EghtesadOnline: The Central Bank of Iran said it is planning to launch euro-denominated certificate of deposit to reduce the volume of rials held by the public and downsize the money supply, the bank’s governor said.
In a note in his social media account Sunday, Abdolnasser Hemmati said that the euro-denominated CDs will bear fixed interest rates that will be sold to buyers at the going rates.
“With adequate reserves of euro banknotes, the CBI will be committed to reimburse the CDs in euro on the maturity date,” he wrote.
A certificate of deposit is a product offered by banks and credit institutions that provides an interest rate premium in exchange for the customer agreeing to leave a lump-sum deposit untouched for a predetermined period of time.
Hemmati said the CBI will soon send the proposal to the Money and Credit Council, the top banking and monetary policymaking body in Iran, for approval.
The move is in line with a series of CBI efforts to curb the ballooning liquidity and lessen the inflation rate toward the declared 22% target.
In a recent report the central bank said money supply reached 24,721.5 trillion rials ($131 billion) when the fiscal year ended on March 19.
It grew by 5,893.5 trillion rials ($31.5 billion) in the past three months – a 31.3% jump and one of the highest in the past five decades.
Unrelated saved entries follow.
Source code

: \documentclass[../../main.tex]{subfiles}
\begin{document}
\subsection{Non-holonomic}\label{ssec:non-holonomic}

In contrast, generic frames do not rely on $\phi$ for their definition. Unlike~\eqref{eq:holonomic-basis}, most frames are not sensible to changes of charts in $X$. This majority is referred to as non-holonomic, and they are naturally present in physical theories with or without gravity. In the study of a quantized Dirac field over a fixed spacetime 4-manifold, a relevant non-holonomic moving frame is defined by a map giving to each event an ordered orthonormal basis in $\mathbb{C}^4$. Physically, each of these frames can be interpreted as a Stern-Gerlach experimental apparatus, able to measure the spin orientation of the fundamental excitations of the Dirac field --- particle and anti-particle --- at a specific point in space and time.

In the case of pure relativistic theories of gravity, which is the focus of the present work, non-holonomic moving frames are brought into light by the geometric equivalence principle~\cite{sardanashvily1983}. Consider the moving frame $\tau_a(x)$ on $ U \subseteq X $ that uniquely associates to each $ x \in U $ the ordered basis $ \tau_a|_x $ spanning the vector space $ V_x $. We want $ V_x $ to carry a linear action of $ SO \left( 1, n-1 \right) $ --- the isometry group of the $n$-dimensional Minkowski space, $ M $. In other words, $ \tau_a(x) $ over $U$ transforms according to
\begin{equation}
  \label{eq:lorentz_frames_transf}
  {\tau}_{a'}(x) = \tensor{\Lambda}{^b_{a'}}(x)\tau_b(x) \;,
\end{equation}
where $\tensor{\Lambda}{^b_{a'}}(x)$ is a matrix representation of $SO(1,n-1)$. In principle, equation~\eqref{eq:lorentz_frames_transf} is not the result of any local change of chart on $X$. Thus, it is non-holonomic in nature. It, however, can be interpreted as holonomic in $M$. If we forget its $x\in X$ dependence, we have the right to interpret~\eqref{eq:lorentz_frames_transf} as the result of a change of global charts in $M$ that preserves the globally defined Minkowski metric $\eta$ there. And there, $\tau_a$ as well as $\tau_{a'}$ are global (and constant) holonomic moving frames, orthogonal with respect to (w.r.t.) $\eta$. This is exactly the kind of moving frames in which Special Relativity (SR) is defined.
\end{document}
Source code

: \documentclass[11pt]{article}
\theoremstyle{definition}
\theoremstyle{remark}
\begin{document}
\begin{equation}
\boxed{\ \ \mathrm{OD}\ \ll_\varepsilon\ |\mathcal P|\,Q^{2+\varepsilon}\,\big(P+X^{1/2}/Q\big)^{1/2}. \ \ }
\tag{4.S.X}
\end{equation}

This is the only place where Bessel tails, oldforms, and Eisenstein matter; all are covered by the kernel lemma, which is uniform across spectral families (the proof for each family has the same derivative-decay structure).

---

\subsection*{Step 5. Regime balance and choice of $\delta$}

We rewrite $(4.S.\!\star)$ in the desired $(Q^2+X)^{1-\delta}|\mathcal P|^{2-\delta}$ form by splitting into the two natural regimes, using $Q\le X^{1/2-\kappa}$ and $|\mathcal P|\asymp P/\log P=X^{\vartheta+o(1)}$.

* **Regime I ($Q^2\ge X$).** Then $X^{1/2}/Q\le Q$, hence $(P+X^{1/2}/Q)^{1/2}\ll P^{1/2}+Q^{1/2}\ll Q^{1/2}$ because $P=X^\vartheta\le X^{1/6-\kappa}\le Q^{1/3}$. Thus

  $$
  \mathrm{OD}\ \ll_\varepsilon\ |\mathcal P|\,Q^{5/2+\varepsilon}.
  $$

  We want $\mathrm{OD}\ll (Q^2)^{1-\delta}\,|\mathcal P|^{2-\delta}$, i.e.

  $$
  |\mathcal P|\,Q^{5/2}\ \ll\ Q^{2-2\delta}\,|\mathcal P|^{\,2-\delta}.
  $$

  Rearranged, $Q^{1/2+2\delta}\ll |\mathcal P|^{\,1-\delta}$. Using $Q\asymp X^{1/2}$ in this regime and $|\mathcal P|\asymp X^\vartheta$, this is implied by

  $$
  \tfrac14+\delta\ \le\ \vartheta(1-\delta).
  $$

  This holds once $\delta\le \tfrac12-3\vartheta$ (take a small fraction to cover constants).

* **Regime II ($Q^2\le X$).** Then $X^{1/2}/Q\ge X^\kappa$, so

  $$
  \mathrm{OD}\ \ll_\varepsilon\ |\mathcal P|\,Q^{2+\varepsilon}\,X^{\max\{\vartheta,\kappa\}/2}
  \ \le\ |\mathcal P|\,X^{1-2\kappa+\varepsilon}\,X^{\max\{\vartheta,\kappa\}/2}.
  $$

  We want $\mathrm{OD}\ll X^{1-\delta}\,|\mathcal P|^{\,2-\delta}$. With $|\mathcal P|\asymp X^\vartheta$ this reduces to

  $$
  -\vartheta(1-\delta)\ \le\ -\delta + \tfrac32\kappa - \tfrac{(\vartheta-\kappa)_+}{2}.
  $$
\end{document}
The huge of money supply has caused serious concern in many quarters about its impact on consumer prices, compelling the CBI to clarify the root causes of the unseen growth.
In a recent press release the regulator blamed borrowing from the National Development Fund of Iran, the country’s sovereign wealth fund, new US sanctions on oil exports and other key economic sectors for the monumental growth in liquidity.
CBI’s report was more than enough to question Hemmati’s bold decision to set inflation target at 22%.
Taking stock of the complex situation in Iran’s financial markets, economists and market pundits insist that it is unreasonable to set a fixed inflation rate in an economy where financial market indicators fluctuate at tremendous speed.
They argue that there should be adequate compatibility between inflationary expectations and the CBI inflation target.
The CBI last month set the inflation target at 22% for the current fiscal year that ends in March 2021 and said it “will use all monetary policy instruments at its disposal to achieve this goal”, and that the target is “based on realistic assumptions.”
CBI data show that inflation was 41.2% in the last fiscal year and is expected to drop this year as forecast by the International Monetary Fund.
IMF has forecast slight improvement in Iran’s economic indicators in 2020, saying that consumer prices would drop to 34.2% in 2020 and 33.5% in 2021.
The CBI says its leverage to control inflation was limited in the past half century due largely to inadequate monetary policy instruments.
So far it has announced several aspects of the monetary policy to realize the inflation target, including open market operation and the interest rate corridor (IRC).
Hemmati said Sunday that the CBI will continue taking “stabilization measures” vis-a-vis financial markets. “The current monetary policy frameworks allow the use of monetary instruments when necessary to reach the inflation goal.”
In one of its latest moves, the regulator increased the cap on interest rates for interbank deposits to 12%, up from the previous 10%. The decision, it said, was made to narrow the interest rate spread in the IRC.
OMO and IRC are the main components of the CBI’s new monetary policy announced in January.
OMO is a financial instrument through which central banks buy and sell securities to expand or reduce money supply. The mechanism allows central banks to buy government bonds to increase the money base (cash reserves) and by extension curb inter-banking lending rates. Selling government bonds reduces the base money and raises interbank rates.
In addition, within this framework, banks can hold bonds as collateral to borrow from the CBI.
Under the IRC framework, the CBI sets the floor and ceiling of policy rates and lets other money market rates, such as interbank rate, move within this setup.